Um dos trabalhos mais significativos do Maré de Março é o que está em desenvolvimento na Ilha do Medo, uma das 56 que compõem o arquipélago. Reconhecida como estação ecológica desde 1991, a ilha, batizada pelos portugueses em razão dos muitos conflitos sangrentos que aconteceram no local envolvendo os nativos, os índios Tupinambás, vem padecendo de um grave problema ambiental: as correntes marinhas fazem aportar uma grande quantidade de resíduos sólidos nas praias. O lixo vem de toda a parte, especialmente de Salvador.

Em parceria com o projeto Broto, de educação ambiental com foco no plantio de alimentos e ervas medicinais, a equipe iniciou a coleta de plásticos, que, reciclados, passam a abrigar mudas e plantas distribuídas gratuitamente à população. “Em 2017, fizemos cem viagens à Ilha do Medo”, afirma Felipe.

O RESGATE DA HISTÓRIA
Graças ao trabalho do Maré de Março, lugares históricos da região, como o antigo Engenho de Ingá-Açu, ruína do século 19, estão sendo descobertos. A batalha do time, agora, é fazer com que o local e outros 15 sejam reconhecidos e tombados como patrimônio histórico nacional. “A historiografia oficial vem relegando ao esquecimento alguns dos principais feitos dos itaparicanos”, acredita Felipe.

Junto com a Associação de Estudantes de Itaparica (AEITA), o ativista elabora um livro para documentar o que as obras oficiais não contam sobre a ilha. “É fundamental que os jovens daqui conheçam melhor o passado para que possam se identificar com seu território e fortalecer sua identidade e autoestima”, diz Felipe, que dá aulas de história no cursinho pré-vestibular da associação. “Será um divisor de águas entre o que se aprende na escola e o que foi esquecido e precisa ser rememorado”, afirma Adriano Alcantara, vice-presidente da AEITA.

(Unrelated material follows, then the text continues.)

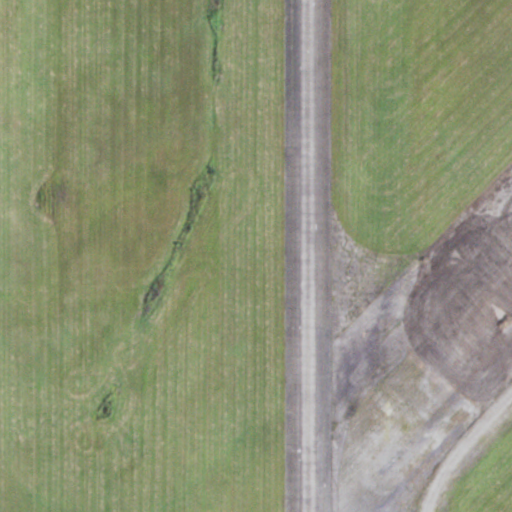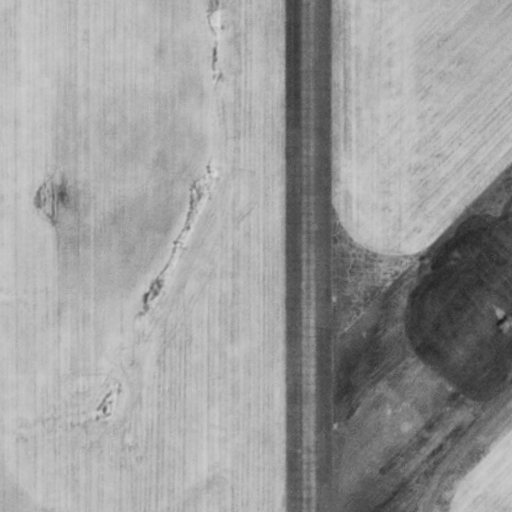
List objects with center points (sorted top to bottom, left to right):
airport taxiway: (307, 255)
airport: (256, 256)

Criar o sentimento de pertencimento é uma das principais preocupações da iniciativa, já que o desejo de sair da ilha é expresso pela maioria dos 400 jovens que já frequentaram o cursinho da AEITA. “Queremos provar que é possível viver aqui e ter uma vida de abundância e prosperidade; uma vida simples, porém mais humana”, diz Felipe.